両想いのような気がするけれど、片思いの相手に、自分の噂を集めましたと言われて喜ぶ少女は……多分、あまりいないだろう。いくら自分のため、といわれても。鋭いくせに、時々妙に鈍感なところのある静夜は、まったく気づいていないようだった。
彼は手にした携帯をもてあそんでいる。噂の内容を語りださないのは、そんなことを言いふらすような性格をしていないからだろう。
「それと同時に、失せ物が発生した二ヶ月前の状況と、なくなった日の状況」
宇都宮亮は感心した声を上げた。
「よくもまあ、短時間でそれだけ調べるよな」
「桜のことを知ったらね、久樹さんたちや、巧たちもいたく怒ってね」
「静夜。久樹さん”たち”に、あの麗しの爽子さんも入ってるのか?」
「うん。セットだし」
「……静夜、すこしは俺に夢をみさせろよ」
「かなう可能性がコンマ1もないんだ、諦めなよ」
「可愛い顔してキツイ奴」
「亮に可愛いっていわれても嬉しくないなあ」
さらりと受け流したところで、そろそろかな、と静夜が視線を入り口に向ける。
同時に廊下を歩いてくる音が響いて、モバイルパソコンを小脇に少年が姿を現した。
ココアブラウンの癖っ毛と、眼鏡の下にあるたれ目が印象的な、二年A組きっての頭脳派の一人、秦智帆だ。

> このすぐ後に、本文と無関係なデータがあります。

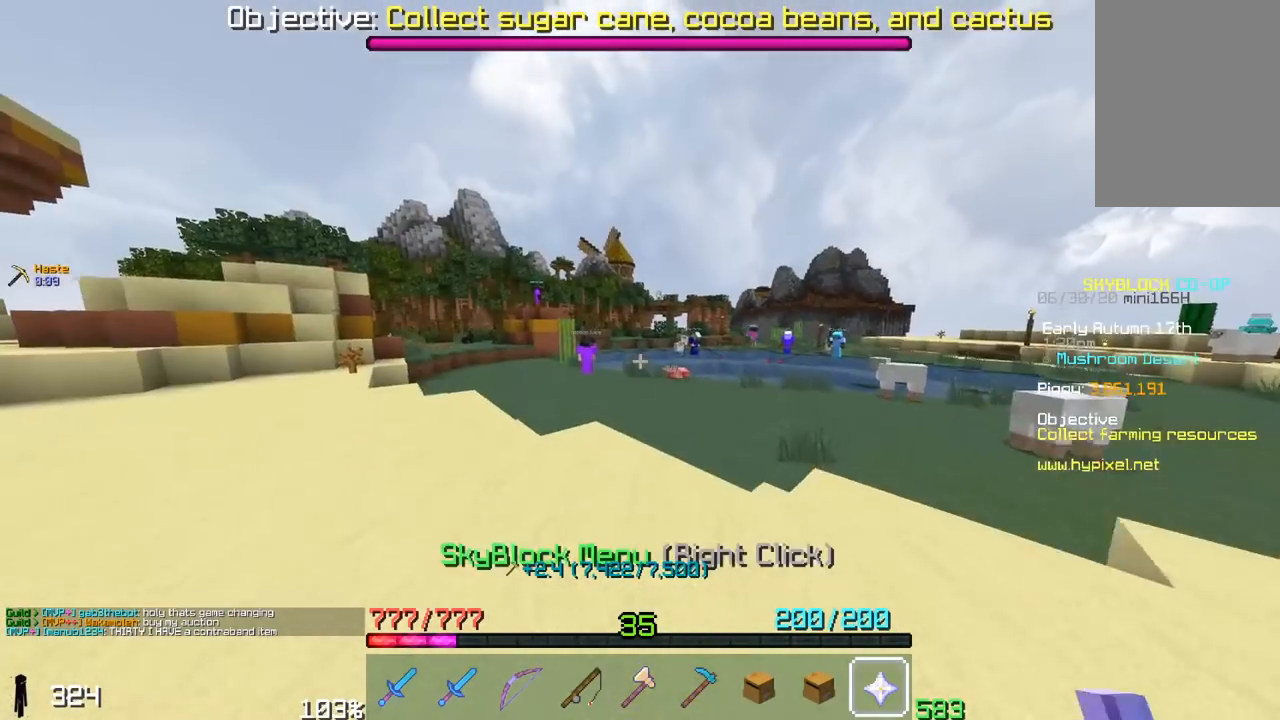
{"keys": ["a", "space", "w"], "mouse": [], "events": [[450, "space", "down"]]}
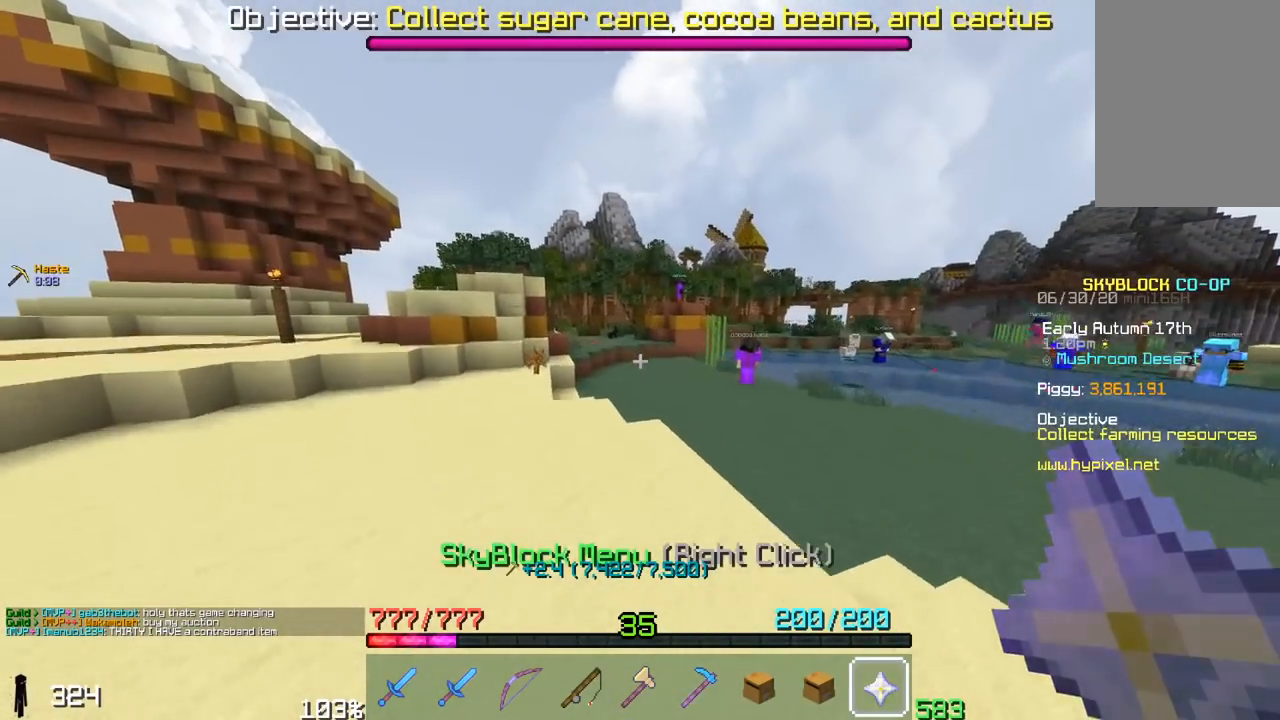
{"keys": [], "mouse": ["right"], "events": [[367, "mouse_right", "down"], [433, "space", "up"], [500, "a", "up"], [500, "w", "up"]]}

智帆はひらりと亮と桜に手をふってみせてから、「静夜、今日なくなったのなんだ?」と単刀直入にたずねてくる。ちなみに登場がやけに早いのは、智帆が化学実験室にいた為だった。
「鏡。この位のサイズのね」
手で形を示す。続けてたずねられてもいないのに、紛失した時間も静夜は告げる。
桜はぽかんとしながら、ひじで相棒である副委員長の亮をこづいた。
「時々思うんだけど、宇都宮」
「なんだよ、北条」
「静夜君たちが味方の私たちって、かなりの幸運だと思わない?」
「かなり同感」
こくこくと亮がうなずくと、眼鏡の下のまなざしを智帆が投げてくる。「なんだ?」と亮が身構える前に、くすりと彼は笑った。
「味方にするに値しなけりゃ、俺たちはしないな」
「うーわー。智帆くん、それ、すごい殺し文句!!」
わざと亮がやられたフリをする。くすくすと桜が笑ったところで、今度は二つの足音が重なって響いてきた。同時に人とは違うなにかも、軽やかに走ってくる音もする。
「桜!」
声と同時に、扉が開く。肩のあたりでぶっつりと切りそろえた髪が印象的な、同じく二年A組に属する秋山梓だ。
「梓!? 帰ってたんじゃなかったの!?」
「そうなの、でね、すごいのよ、聞いて。帰ろうとしたらね、丁度雄夜くんにあってね。スイくんの散歩にいくっていうから、じゃあ小太郎の散歩も一緒にいっていい?ってきいたらね。って、そういう話じゃなくてー!」
大江静夜の双子の片割れ、雄夜に恋する少女秋山梓は、なにやらパニックを起こして頭を抑える。「ワンッ!」と大きな声が響いて「あっ! 小太郎をつれて入っちゃった!」と、再び梓はあせりだした。
「落ち着け、秋山」
あせりまくっている梓と同じような紐を手に、切れ長のまなざしが印象的な雄夜が低い声を一つ落とす。
「雄夜はちょっとあせったほうがいいよ。二人とも、スイと小太郎を入り口に繋いでくる」
スイはシベリアンハスキー犬で、小太郎は秋田犬だ。
教室内につれてくるにはふさわしくない。きっぱりと言い切られて、雄夜はちらりと視線を双子の片割れに投げる。静夜は「ドサクサにまぎれても、ダメ」と冷たく答えて、首を振った。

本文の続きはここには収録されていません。